AshleyMadison.com, the website for those looking to have an affair, has been targeted by hackers who are threatening to expose the identities of more than 37 million cheaters if the website isn't shut down.

The website's parent company, Avid Life Media, confirmed the hack Monday morning and has since issued a couple of statements saying it has been able to "secure" its sites and "close the unauthorized access points."

"We were recently made aware of an attempt by an unauthorized party to gain access to our systems.
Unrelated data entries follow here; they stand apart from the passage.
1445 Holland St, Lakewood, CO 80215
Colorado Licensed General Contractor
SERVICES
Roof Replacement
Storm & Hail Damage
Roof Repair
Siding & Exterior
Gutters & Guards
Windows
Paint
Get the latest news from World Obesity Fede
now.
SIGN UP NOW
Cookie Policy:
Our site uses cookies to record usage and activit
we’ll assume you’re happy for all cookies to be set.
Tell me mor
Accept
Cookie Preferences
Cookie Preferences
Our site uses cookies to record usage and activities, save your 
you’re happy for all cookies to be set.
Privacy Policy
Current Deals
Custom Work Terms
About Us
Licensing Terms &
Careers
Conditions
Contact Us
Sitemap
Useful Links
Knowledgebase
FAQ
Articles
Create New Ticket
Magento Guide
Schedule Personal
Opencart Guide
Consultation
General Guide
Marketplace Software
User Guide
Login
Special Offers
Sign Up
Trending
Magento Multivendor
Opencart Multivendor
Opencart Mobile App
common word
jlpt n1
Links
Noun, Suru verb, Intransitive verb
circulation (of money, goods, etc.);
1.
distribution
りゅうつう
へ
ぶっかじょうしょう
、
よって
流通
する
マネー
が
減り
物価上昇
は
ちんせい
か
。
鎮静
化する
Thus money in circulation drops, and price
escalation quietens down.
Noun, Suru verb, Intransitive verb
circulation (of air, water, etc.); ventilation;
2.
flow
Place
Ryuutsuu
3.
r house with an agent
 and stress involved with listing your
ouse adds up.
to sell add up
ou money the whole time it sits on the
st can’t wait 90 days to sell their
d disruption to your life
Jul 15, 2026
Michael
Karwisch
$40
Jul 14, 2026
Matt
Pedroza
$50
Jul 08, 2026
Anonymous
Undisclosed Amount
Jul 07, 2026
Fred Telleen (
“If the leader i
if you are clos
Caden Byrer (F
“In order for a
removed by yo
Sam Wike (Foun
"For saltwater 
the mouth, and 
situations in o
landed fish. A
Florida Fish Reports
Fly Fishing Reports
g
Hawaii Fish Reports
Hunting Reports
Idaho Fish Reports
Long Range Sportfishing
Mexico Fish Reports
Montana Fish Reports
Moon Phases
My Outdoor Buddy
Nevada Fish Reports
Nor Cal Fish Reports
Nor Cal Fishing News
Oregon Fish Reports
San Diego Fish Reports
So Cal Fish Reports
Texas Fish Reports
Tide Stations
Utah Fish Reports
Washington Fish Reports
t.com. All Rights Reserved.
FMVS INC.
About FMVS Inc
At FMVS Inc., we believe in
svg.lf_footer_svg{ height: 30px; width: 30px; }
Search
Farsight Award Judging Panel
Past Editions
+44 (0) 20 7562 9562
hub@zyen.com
We immediately launched a thorough investigation utilizing leading forensics experts and other security professionals to determine the origin, nature, and scope of this incident," the company said in its initial statement. "We apologize for this unprovoked and criminal intrusion into our customers' information.

"The current business world has proven to be one in which no company's online assets are safe from cyber-vandalism, with Avid Life Media being only the latest among many companies to have been attacked, despite investing in the latest privacy and security technologies," the statement continued. 

"We have always had the confidentiality of our customers' information foremost in our minds, and have had stringent security measures in place...At this time, we have been able to secure our sites, and close the unauthorized access points."

The hackers, who are calling themselves The Impact Team, claim they are most upset that Ashley Madison promised users they could delete their information, but apparently that isn't the case, according to Forbes.

"Users almost always pay with credit card; their purchase details are not removed as promised, and include real name and address, which is of course the most important information the users want removed," they write, per Forbes.

They're also looking for Avid Life Media to take down another website, Established Men.

The parent company later released an update about the breach, saying that it was able to remove all identifiable information about its users.

"...Our team has now successfully removed the posts related to this incident as well as all Personally Identifiable Information (PII) about our users published online," Avid Life Media wrote. "We have always had the confidentiality of our customers' information foremost in our minds and are pleased that the provisions included in the DMCA have been effective in addressing this matter."